> **What needs to be done**
Show every line below where "requests" appears.

Pictures paired with source code:
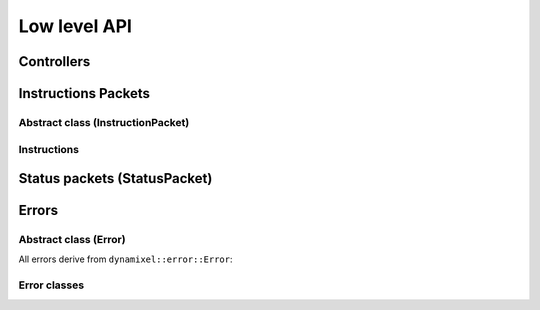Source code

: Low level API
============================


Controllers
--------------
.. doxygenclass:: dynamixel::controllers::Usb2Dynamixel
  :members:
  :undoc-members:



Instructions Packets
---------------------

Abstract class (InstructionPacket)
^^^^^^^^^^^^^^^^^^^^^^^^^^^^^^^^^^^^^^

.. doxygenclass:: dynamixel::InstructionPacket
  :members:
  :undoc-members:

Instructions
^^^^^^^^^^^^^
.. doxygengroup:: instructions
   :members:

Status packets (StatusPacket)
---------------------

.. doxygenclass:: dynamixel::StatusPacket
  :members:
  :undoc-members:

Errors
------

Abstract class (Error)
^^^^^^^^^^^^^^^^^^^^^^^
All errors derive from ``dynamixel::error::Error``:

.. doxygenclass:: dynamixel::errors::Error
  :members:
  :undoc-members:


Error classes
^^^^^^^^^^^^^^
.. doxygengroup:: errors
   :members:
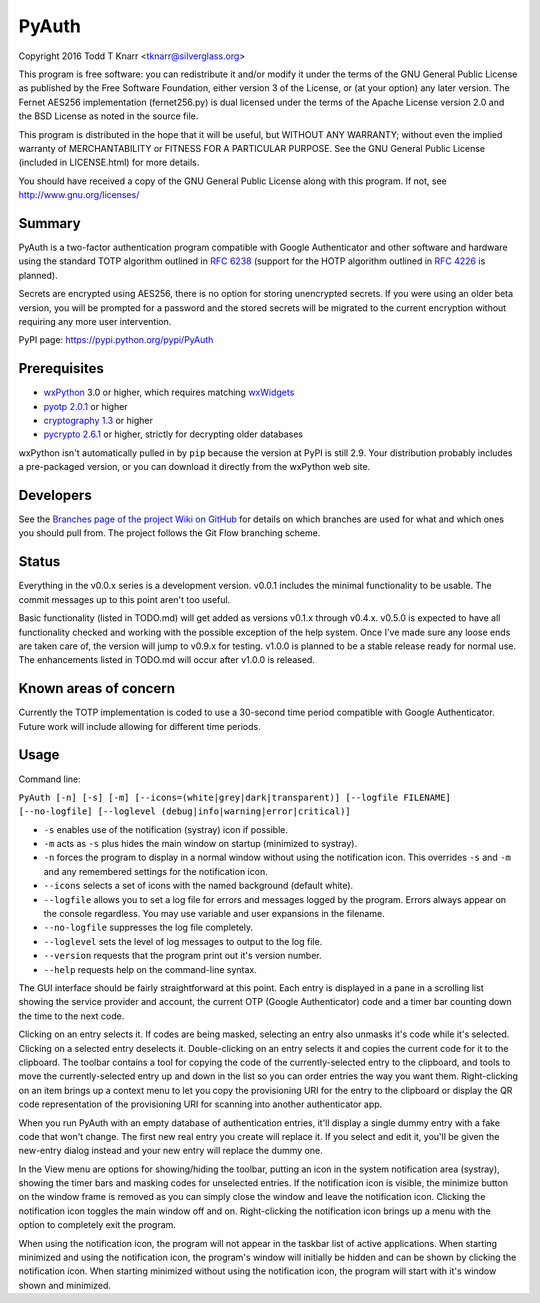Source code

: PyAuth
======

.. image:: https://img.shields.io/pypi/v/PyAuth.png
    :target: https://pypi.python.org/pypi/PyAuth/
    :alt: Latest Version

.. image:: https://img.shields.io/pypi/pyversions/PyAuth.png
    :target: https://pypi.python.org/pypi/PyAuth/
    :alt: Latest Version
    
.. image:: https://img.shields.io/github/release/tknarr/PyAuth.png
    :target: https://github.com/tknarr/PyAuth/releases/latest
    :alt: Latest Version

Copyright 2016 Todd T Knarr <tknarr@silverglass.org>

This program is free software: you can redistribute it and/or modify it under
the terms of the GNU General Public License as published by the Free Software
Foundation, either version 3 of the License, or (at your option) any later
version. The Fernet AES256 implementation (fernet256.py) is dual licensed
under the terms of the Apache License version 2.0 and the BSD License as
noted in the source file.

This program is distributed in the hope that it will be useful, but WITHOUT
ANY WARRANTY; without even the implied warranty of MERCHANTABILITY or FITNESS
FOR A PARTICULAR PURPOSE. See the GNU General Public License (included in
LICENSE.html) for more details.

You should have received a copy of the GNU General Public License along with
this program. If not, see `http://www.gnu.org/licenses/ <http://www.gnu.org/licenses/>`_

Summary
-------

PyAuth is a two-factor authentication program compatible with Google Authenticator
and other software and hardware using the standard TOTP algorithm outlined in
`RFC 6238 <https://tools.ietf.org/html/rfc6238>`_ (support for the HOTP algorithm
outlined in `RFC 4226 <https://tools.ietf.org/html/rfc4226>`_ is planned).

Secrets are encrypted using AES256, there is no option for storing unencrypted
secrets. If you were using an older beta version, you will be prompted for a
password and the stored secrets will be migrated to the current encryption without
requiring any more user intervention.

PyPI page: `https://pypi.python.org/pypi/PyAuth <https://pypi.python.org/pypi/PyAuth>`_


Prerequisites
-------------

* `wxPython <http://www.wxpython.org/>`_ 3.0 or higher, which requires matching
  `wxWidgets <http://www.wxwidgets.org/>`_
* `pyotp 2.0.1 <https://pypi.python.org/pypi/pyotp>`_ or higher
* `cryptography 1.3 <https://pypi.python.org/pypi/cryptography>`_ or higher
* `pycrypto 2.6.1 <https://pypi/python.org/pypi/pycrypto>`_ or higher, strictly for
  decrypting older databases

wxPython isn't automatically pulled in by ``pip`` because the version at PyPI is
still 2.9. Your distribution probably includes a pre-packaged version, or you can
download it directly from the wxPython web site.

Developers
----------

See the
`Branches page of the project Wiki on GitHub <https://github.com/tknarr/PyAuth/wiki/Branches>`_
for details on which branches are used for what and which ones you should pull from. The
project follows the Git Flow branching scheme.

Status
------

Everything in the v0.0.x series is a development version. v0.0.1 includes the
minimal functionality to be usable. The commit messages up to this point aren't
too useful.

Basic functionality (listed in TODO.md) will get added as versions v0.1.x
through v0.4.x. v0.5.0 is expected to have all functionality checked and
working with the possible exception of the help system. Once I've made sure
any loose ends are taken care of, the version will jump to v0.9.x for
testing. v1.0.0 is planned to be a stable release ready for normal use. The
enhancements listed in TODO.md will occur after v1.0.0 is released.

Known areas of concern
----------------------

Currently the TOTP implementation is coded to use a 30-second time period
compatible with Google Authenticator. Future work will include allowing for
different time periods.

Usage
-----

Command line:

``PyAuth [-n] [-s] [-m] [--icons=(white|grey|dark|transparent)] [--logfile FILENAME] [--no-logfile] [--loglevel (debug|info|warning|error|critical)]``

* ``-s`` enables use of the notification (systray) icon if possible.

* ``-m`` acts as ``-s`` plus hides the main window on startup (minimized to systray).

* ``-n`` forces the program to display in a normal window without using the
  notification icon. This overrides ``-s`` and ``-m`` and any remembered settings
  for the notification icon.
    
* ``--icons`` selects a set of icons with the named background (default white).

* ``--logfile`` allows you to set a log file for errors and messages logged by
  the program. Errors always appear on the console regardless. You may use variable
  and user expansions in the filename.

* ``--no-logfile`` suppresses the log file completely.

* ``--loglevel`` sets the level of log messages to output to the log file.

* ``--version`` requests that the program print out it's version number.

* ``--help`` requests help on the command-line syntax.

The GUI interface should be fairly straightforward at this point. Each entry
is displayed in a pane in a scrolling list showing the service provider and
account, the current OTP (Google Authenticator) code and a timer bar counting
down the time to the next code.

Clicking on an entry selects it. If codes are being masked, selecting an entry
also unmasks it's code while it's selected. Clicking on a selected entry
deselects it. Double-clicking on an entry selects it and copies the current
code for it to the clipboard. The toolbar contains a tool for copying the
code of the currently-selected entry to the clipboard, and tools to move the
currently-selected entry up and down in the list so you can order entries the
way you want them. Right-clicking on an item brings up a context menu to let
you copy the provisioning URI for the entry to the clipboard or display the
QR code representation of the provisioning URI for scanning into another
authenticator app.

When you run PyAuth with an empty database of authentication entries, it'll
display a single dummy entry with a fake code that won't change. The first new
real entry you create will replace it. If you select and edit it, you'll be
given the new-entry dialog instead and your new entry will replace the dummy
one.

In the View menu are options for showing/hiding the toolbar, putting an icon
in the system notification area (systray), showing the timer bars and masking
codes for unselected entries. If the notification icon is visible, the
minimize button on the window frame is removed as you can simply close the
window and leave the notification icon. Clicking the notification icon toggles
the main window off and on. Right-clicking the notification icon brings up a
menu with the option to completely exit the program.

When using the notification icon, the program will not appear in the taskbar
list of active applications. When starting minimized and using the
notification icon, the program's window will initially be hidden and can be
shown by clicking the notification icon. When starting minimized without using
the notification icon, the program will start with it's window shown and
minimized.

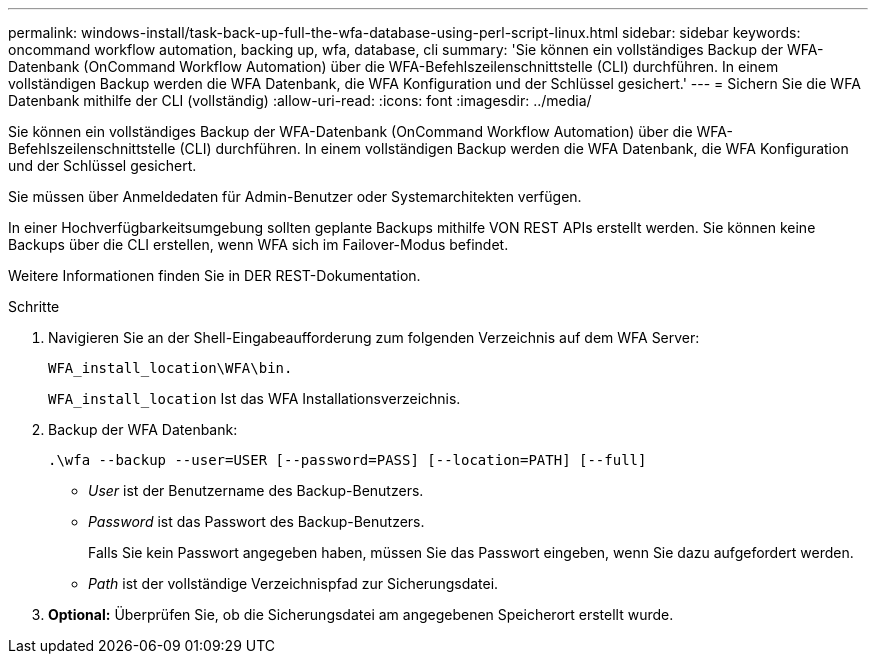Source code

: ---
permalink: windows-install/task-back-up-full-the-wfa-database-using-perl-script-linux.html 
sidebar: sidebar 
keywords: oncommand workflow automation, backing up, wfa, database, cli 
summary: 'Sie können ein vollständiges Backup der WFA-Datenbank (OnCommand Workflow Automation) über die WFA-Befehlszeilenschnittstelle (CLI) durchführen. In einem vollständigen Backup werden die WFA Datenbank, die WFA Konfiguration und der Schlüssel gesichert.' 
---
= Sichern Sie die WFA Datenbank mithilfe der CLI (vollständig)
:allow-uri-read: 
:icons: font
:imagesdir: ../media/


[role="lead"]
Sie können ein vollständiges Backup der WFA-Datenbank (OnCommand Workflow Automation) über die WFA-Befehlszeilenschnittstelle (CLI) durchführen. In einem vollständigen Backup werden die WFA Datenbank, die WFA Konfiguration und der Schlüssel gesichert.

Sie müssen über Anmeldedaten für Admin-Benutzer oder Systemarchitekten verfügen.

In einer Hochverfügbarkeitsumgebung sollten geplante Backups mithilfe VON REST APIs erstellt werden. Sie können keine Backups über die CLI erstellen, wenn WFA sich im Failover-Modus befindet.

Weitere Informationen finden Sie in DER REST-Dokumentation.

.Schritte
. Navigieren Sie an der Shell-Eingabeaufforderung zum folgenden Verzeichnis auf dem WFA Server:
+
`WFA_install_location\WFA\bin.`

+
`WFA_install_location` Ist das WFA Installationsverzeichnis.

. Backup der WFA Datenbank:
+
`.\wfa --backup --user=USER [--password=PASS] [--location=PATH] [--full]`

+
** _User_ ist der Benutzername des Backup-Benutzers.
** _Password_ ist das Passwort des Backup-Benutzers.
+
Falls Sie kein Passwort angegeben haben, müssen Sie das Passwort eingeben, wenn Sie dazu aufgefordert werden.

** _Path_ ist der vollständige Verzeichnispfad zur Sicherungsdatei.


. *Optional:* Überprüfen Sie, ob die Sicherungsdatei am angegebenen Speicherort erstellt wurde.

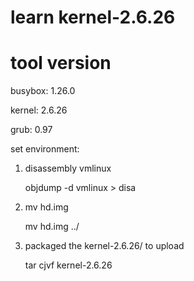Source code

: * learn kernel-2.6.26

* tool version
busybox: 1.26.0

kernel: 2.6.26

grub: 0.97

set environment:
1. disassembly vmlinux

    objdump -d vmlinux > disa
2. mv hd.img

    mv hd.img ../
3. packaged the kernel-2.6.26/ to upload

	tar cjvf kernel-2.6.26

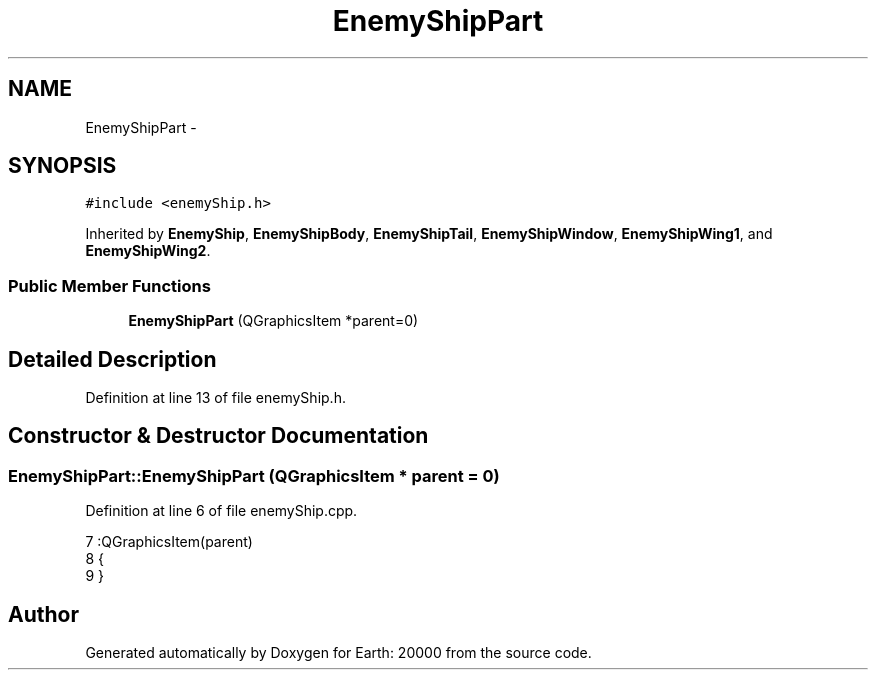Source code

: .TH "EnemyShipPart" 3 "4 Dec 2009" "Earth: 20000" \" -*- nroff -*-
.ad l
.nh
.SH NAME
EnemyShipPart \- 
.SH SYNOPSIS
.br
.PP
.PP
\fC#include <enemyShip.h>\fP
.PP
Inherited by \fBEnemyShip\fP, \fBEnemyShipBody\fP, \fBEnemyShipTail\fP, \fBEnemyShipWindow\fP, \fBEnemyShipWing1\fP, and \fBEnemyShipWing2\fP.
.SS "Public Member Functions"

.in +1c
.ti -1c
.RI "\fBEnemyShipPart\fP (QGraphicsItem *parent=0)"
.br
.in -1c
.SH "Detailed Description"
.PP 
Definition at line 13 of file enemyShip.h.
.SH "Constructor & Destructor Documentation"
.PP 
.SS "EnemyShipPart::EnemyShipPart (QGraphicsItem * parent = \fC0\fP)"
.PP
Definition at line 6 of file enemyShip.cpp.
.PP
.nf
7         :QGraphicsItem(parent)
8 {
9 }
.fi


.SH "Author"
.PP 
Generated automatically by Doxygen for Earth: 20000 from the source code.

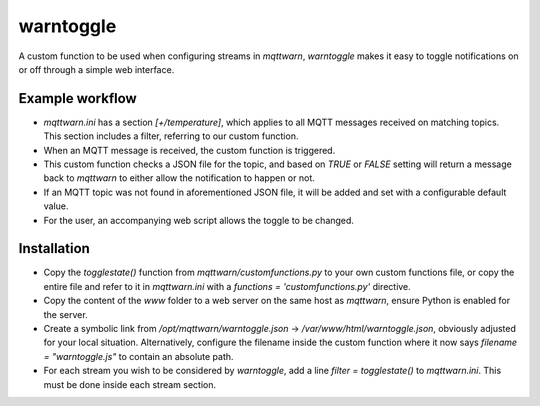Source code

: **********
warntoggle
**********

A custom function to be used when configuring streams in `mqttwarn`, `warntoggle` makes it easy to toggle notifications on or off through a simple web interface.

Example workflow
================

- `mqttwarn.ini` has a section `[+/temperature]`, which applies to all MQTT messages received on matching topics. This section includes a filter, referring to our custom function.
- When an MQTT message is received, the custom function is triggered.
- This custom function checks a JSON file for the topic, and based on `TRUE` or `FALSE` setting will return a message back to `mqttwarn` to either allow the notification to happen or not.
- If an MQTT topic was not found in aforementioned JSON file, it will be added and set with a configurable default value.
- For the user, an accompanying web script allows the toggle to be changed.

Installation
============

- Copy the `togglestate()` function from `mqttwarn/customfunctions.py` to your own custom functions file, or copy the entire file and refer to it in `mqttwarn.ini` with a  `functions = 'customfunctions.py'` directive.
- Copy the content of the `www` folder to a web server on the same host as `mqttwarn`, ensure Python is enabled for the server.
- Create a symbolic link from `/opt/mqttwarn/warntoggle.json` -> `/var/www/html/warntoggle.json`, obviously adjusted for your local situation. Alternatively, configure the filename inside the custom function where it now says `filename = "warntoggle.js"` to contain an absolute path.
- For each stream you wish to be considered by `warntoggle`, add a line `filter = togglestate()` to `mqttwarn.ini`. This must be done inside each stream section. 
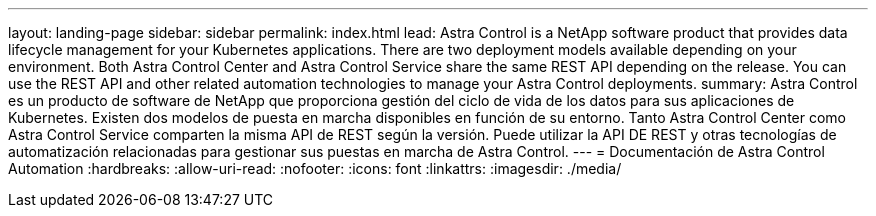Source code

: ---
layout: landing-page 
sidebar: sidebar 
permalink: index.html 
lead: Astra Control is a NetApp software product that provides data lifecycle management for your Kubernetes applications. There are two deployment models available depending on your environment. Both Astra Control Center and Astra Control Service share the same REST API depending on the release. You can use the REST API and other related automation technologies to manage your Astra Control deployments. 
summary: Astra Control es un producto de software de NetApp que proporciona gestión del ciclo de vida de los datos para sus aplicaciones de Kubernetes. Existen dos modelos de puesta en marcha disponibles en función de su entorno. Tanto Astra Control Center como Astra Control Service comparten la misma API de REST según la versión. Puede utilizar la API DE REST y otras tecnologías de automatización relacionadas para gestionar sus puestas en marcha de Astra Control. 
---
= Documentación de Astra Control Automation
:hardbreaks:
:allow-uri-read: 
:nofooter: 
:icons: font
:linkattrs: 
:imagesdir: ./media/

> **Completed exercise**
* ``--version`` requests that the program print out it's version number.
* ``--help`` requests help on the command-line syntax.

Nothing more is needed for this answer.